Un algorithme informatique au service des ophtalmologues

Pour aider les professionnels à repérer automatiquement toutes les anomalies sur des clichés de la rétine de leurs patients, mêmes rares ou débutantes, des chercheurs ont développé un algorithme qui repose sur la fouille de données.

Le fond d’œil est l’examen ophtalmologique indispensable pour identifier les anomalies de la rétine (DMLA, rétinopathie diabétique, glaucome...). Au cours de cet examen, l’ophtalmologue prend un certain nombre de clichés, les lit, et établit son diagnostic. Pour aider l’interprétation de ces images, et notamment faciliter l’identification d’anomalies rares ou débutantes, le laboratoire de Traitement de l’information médicale (LaTIM)* a mis au point un nouvel algorithme. Il permet de rechercher toutes les anomalies possibles sur l’ensemble de la rétine d’un patient.

Gwenolé Quellec, qui a conduit ces travaux, explique : « il existe déjà quelques algorithmes en ophtalmologie. Mais ils se concentrent sur la recherche d’une seule atteinte de la rétine, comme la rétinopathie diabétique par exemple ». Celui qu’a développé son laboratoire est original en plusieurs points : « il utilise la fouille de données, ou data mining. Cette technique, généralement employée pour l’analyse de textes, est ici adaptée pour exploiter des images : elle est utilisée pour entraîner l’algorithme à reconnaître les anomalies. L’apprentissage s’appuie uniquement sur des archives médicales issues d’une pratique clinique courante : l’avantage est que les médecins n’ont pas besoin de nous décrire les signes pathologiques à rechercher sur les clichés.

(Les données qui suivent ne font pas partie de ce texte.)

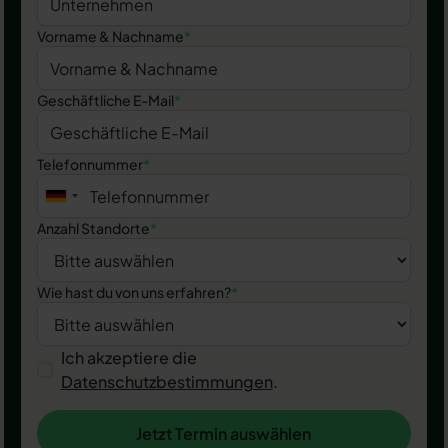
Vorname & Nachname
*
Geschäftliche E-Mail
*
Telefonnummer
*
Anzahl Standorte
*
Wie hast du von uns erfahren?
*
Ich akzeptiere die
Datenschutzbestimmungen
.
Jetzt Termin auswählen
Jetzt Termin auswählen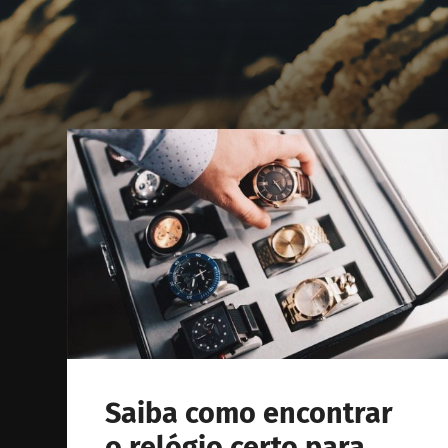
Saiba como encontrar
o relógio certo para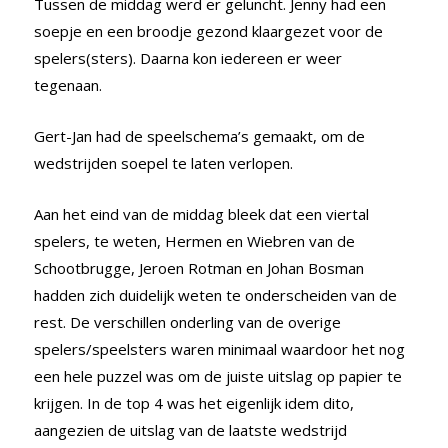
Tussen de middag werd er geluncht. Jenny had een
soepje en een broodje gezond klaargezet voor de
spelers(sters). Daarna kon iedereen er weer
tegenaan.
Gert-Jan had de speelschema’s gemaakt, om de
wedstrijden soepel te laten verlopen.
Aan het eind van de middag bleek dat een viertal
spelers, te weten, Hermen en Wiebren van de
Schootbrugge, Jeroen Rotman en Johan Bosman
hadden zich duidelijk weten te onderscheiden van de
rest. De verschillen onderling van de overige
spelers/speelsters waren minimaal waardoor het nog
een hele puzzel was om de juiste uitslag op papier te
krijgen. In de top 4 was het eigenlijk idem dito,
aangezien de uitslag van de laatste wedstrijd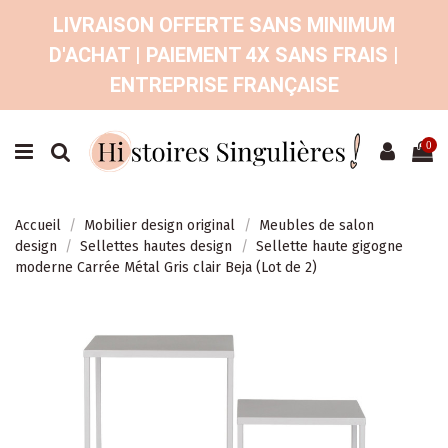
LIVRAISON OFFERTE SANS MINIMUM
D'ACHAT | PAIEMENT 4X SANS FRAIS |
ENTREPRISE FRANÇAISE
0
Accueil
Mobilier design original
Meubles de salon
design
Sellettes hautes design
Sellette haute gigogne
moderne Carrée Métal Gris clair Beja (Lot de 2)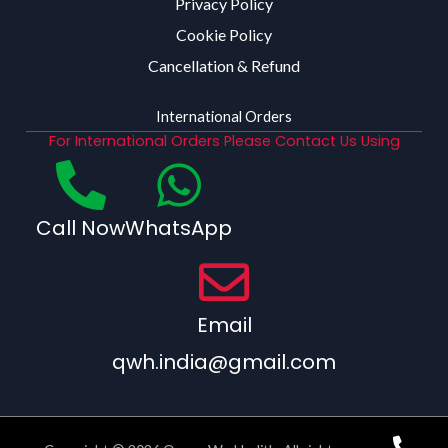
Privacy Policy
Cookie Policy
Cancellation & Refund
International Orders
For International Orders Please Contact Us Using
Call Now
WhatsApp
Email
qwh.india@gmail.com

Notre approche permet aussi de concentrer l’analyse sur des niveaux plus subtils que les seuls contours des anomalies, à savoir sur l’aspect et la texture de ces dernières ». Elle permet enfin de recouper le contenu numérique du cliché avec le contexte clinique du patient – âge, sexe, comorbidités…- pour affiner l’analyse. 

Un outil auto-apprenant

L’outil informatique a été mis au point à partir d’une base de données constituée par l’AP-HP dans le cadre du dépistage ciblé des rétinopathies diabétiques (réseau Ophdiat). Cette base contient plus de cent mille clichés que les chercheurs ont utilisés pour moitié dans la construction de l’outil, et pour moitié afin de le tester. « Concrètement, nous avons construit un algorithme d’apprentissage multi-instance (MIL) capable de combiner le contenu de l’image et le contenu du dossier médical d’un même patient, tout en séparant ceux qui avaient été diagnostiqués avec une pathologie rétinienne et les autres. Il a comparé les clichés normaux et anormaux pour repérer les zones d’intérêt et la nature visuelle des lésions. Il a ensuite croisé ces images au diagnostic porté par le médecin dans le dossier patient pour construire la base de l’outil ».

Ce travail fait notamment l’objet d’un brevet déposé par Inserm Transfert dans la perspective d’un usage clinique. Plusieurs pistes se dessinent pour le rendre accessible aux professionnels : celui d’un logiciel qui viendrait s’articuler avec ceux que ces derniers utilisent habituellement ou celui d’un webservice. « Outre l’utilisation par les ophtalmologues, on peut imaginer que cet outil pourrait favoriser le lancement de campagnes de dépistages systématiques de pathologies rétiniennes, des maladies souvent négligées et causes fréquentes de cécité. Dans ce cas, il serait couplé à un appareil portable d’acquisition de fond d’œil. Il serait utilisé par des professionnels formés, comme les orthoptistes, qui adresseraient les patients à l’ophtalmologue dès que la rétine serait considérée comme anormal par l’algorithme ».

Note

*unité 1101 Inserm/Université de Bretagne Occidentale/Telecom Bretagne, intégré à la Structure Fédérative de Recherche ScInBios, Brest. 

Source

G. Quellec et coll. Automatic detection of referral patients due to retinal pathologies through data mining. Medical Image Analysis, avril 2016 ; 29 : 47–64.